Traverse City Record-Eagle
- Type: Daily newspaper
- Format: Broadsheet
- Owner(s): CNHI
- Publisher: Paul J. Heidbreder
- Editor: Rebecca Pierce
- Founded: 1858 as the Grand Traverse Herald
- Headquarters: 120 West Front Street, Traverse City, Michigan 49685, United States
- Circulation: 17,209 Daily 21,846 Sunday (as of 2022)
- Website: record-eagle.com

= Traverse City Record-Eagle =

American newspaper in Michigan, founded 1858

The Traverse City Record-Eagle is a daily morning newspaper based in Traverse City, Michigan. It calls itself "Northern Michigan's Newspaper" and is the newspaper of record for Grand Traverse County.

==History==
The newspaper was owned by Dow Jones & Company, also publishers of the Wall Street Journal. On August 28, 2006, Dow Jones announced they were putting the Record-Eagle up for sale, and the paper eventually was purchased by CNHI.

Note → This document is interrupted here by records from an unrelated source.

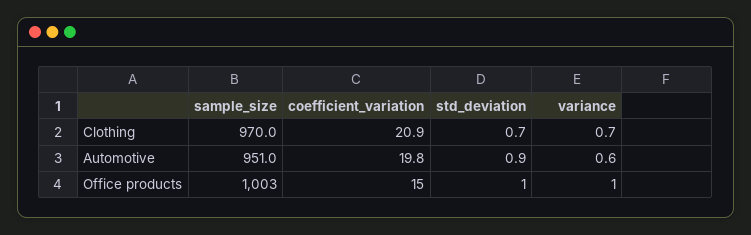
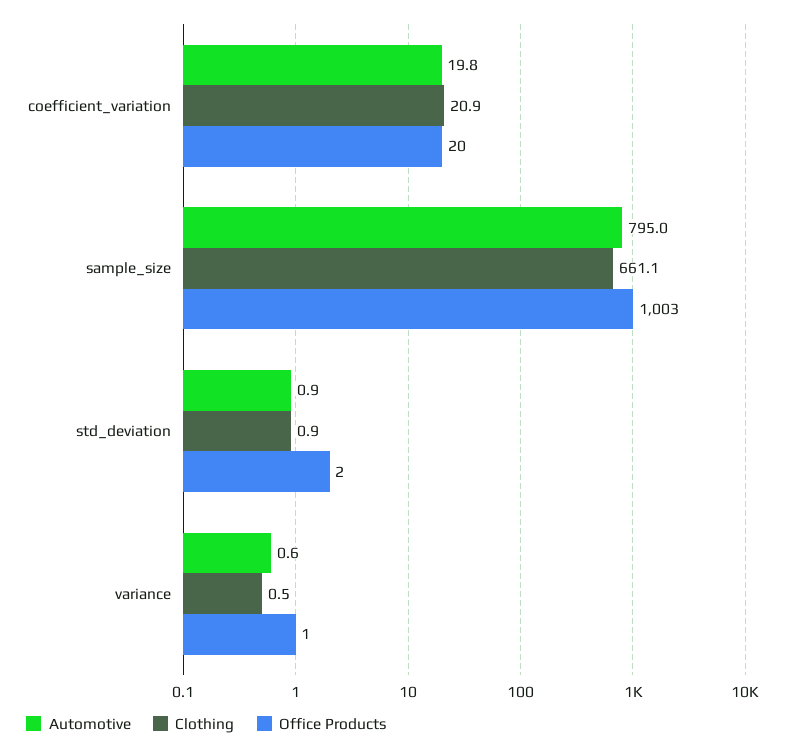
  {
    "Clothing": {
-     "sample_size": 970,
+     "sample_size": 661.1,
      "coefficient_variation": 20.9,
-     "std_deviation": 0.7,
+     "std_deviation": 0.9,
-     "variance": 0.7
+     "variance": 0.5
    },
    "Automotive": {
-     "sample_size": 951,
+     "sample_size": 795,
      "coefficient_variation": 19.8,
      "std_deviation": 0.9,
      "variance": 0.6
    },
    "Office products": {
      "sample_size": 1003,
-     "coefficient_variation": 15,
+     "coefficient_variation": 20,
-     "std_deviation": 1,
+     "std_deviation": 2,
      "variance": 1
    }
  }

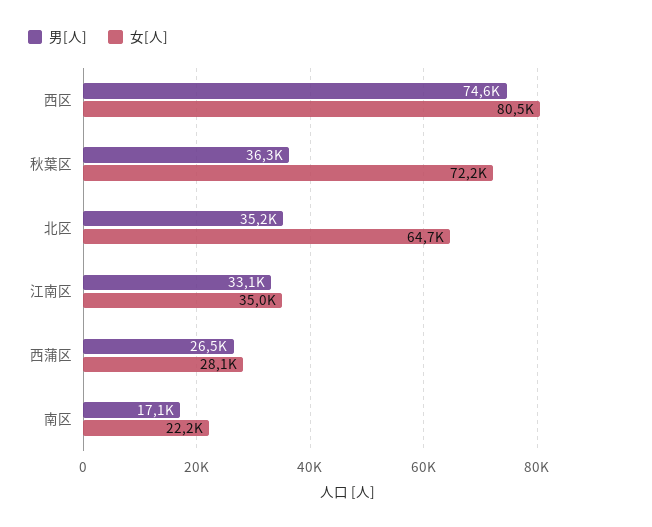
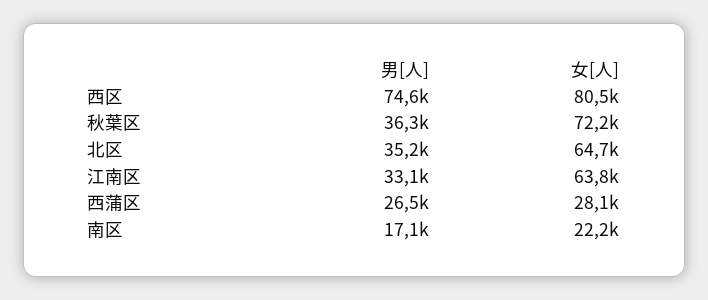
  {
    "男[人]": {
      "西区": 74600,
      "秋葉区": 36300,
      "北区": 35200,
      "江南区": 33100,
      "西蒲区": 26500,
      "南区": 17100
    },
    "女[人]": {
      "西区": 80500,
      "秋葉区": 72200,
      "北区": 64700,
-     "江南区": 35000,
+     "江南区": 63800,
      "西蒲区": 28100,
      "南区": 22200
    }
  }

The circulation area of the Record-Eagle covers much of northern Michigan, with a particular emphasis on counties adjacent to Greater Traverse City. In all it services 13 counties—namely Antrim, Benzie, Charlevoix, Cheboygan, Crawford, Emmet, Grand Traverse, Kalkaska, Leelanau, Manistee, Missaukee, Otsego and Wexford counties, and limited portions of neighboring counties—in the northwest lower peninsula.

Associated publications of The Record-Eagle include: community weekly North Coast; the monthly tabloid Grand Traverse Scene; a monthly real estate guide; and specialty sections throughout the year.

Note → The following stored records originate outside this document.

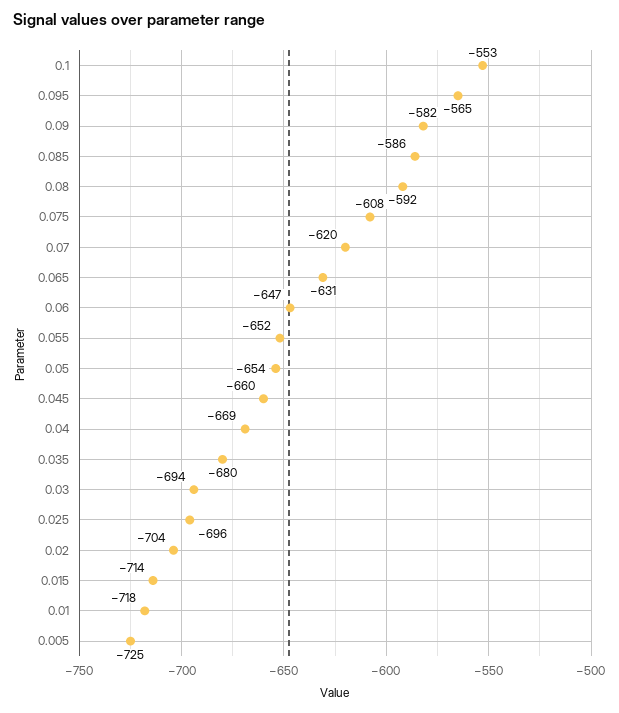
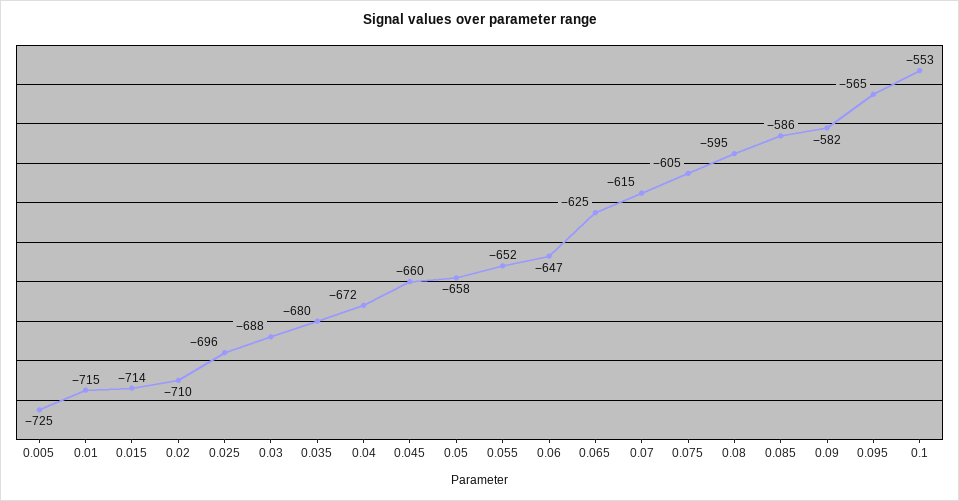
  {
    "0.1": -553,
    "0.095": -565,
    "0.09": -582,
    "0.085": -586,
-   "0.08": -592,
+   "0.08": -595,
-   "0.075": -608,
+   "0.075": -605,
-   "0.07": -620,
+   "0.07": -615,
-   "0.065": -631,
+   "0.065": -625,
    "0.06": -647,
    "0.055": -652,
-   "0.05": -654,
+   "0.05": -658,
    "0.045": -660,
-   "0.04": -669,
+   "0.04": -672,
    "0.035": -680,
-   "0.03": -694,
+   "0.03": -688,
    "0.025": -696,
-   "0.02": -704,
+   "0.02": -710,
    "0.015": -714,
-   "0.01": -718,
+   "0.01": -715,
    "0.005": -725
  }

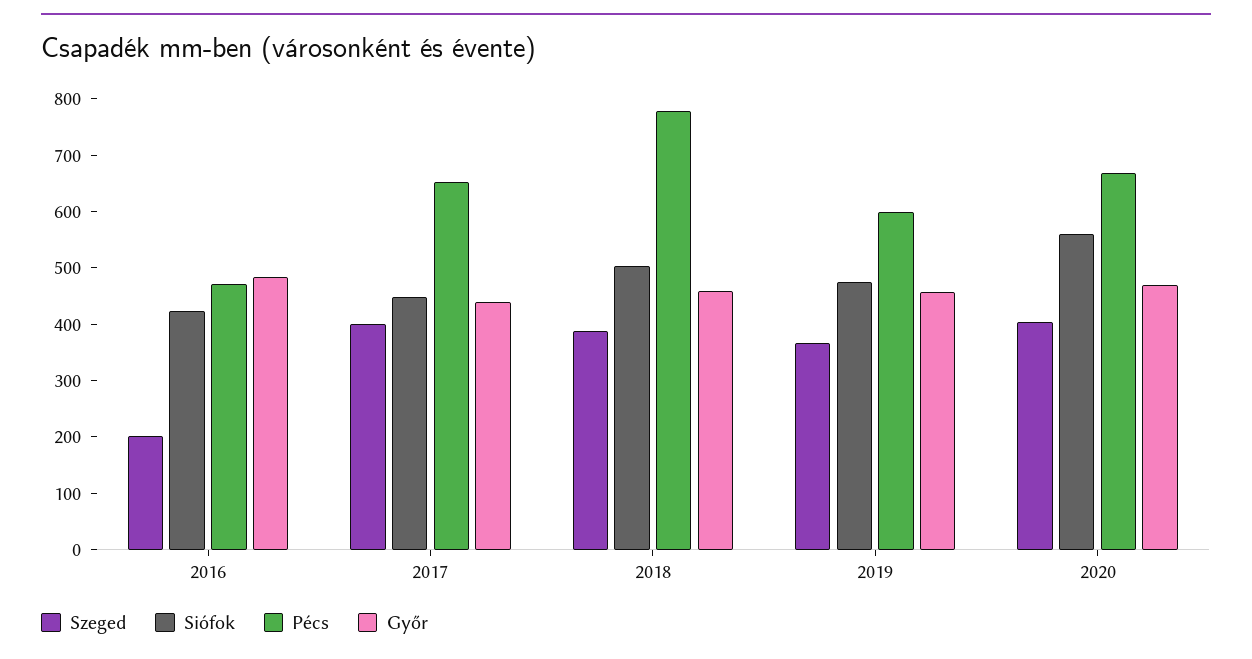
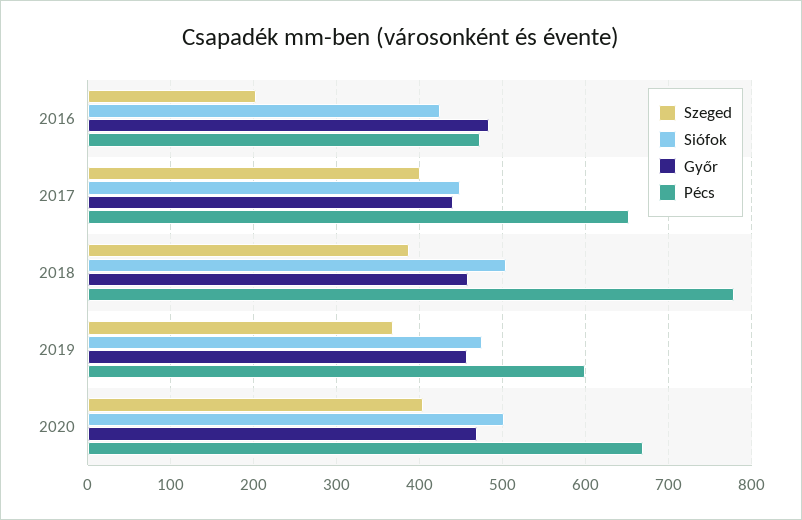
  {
    "Szeged": {
      "2016": 200,
      "2017": 400,
      "2018": 390,
      "2019": 370,
      "2020": 400
    },
    "Siófok": {
      "2016": 420,
      "2017": 450,
      "2018": 500,
      "2019": 480,
-     "2020": 560
+     "2020": 500
    },
    "Pécs": {
      "2016": 470,
      "2017": 650,
      "2018": 780,
      "2019": 600,
      "2020": 670
    },
    "Győr": {
      "2016": 480,
      "2017": 440,
      "2018": 460,
      "2019": 460,
      "2020": 470
    }
  }

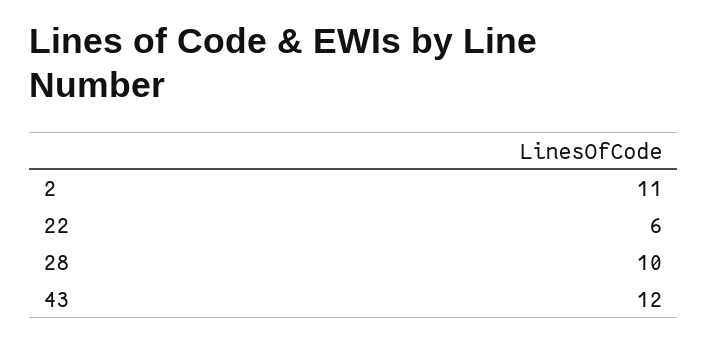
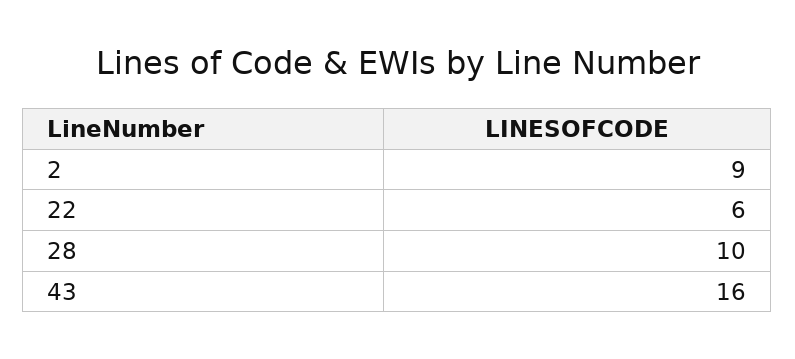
  {
-   "2": 11,
+   "2": 9,
    "22": 6,
    "28": 10,
-   "43": 12
+   "43": 16
  }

While the economy of Michigan as a whole has been characterized as stagnant or declining, the Traverse City area demonstrated significant population growth in the 2000s.

The Traverse City area's economy centers on four-season recreation, retirement living, tourism, higher education, and Native American gaming, and the newspaper covers these concerns. Their editorial board often writes aggressively on environmental issues, with a particular emphasis on the ecology of the Great Lakes, anti-development in the region and liberal political issues.

In October 2005, the Michigan Press Association named the Record-Eagle the "Newspaper of the Year" for newspapers with daily circulations between 15,001 and 40,000. In 2005, the Record-Eagle told the Media Management Center (Northwestern University) that its daily circulation was 29,341.

In 2006, Suburban Newspapers of America named the Record-Eagles flagship Web site, Record-Eagle.com, the Best Community News Site in its class (newspapers with circulation under 40,000), and also awarded the site Best Site Architecture and Design.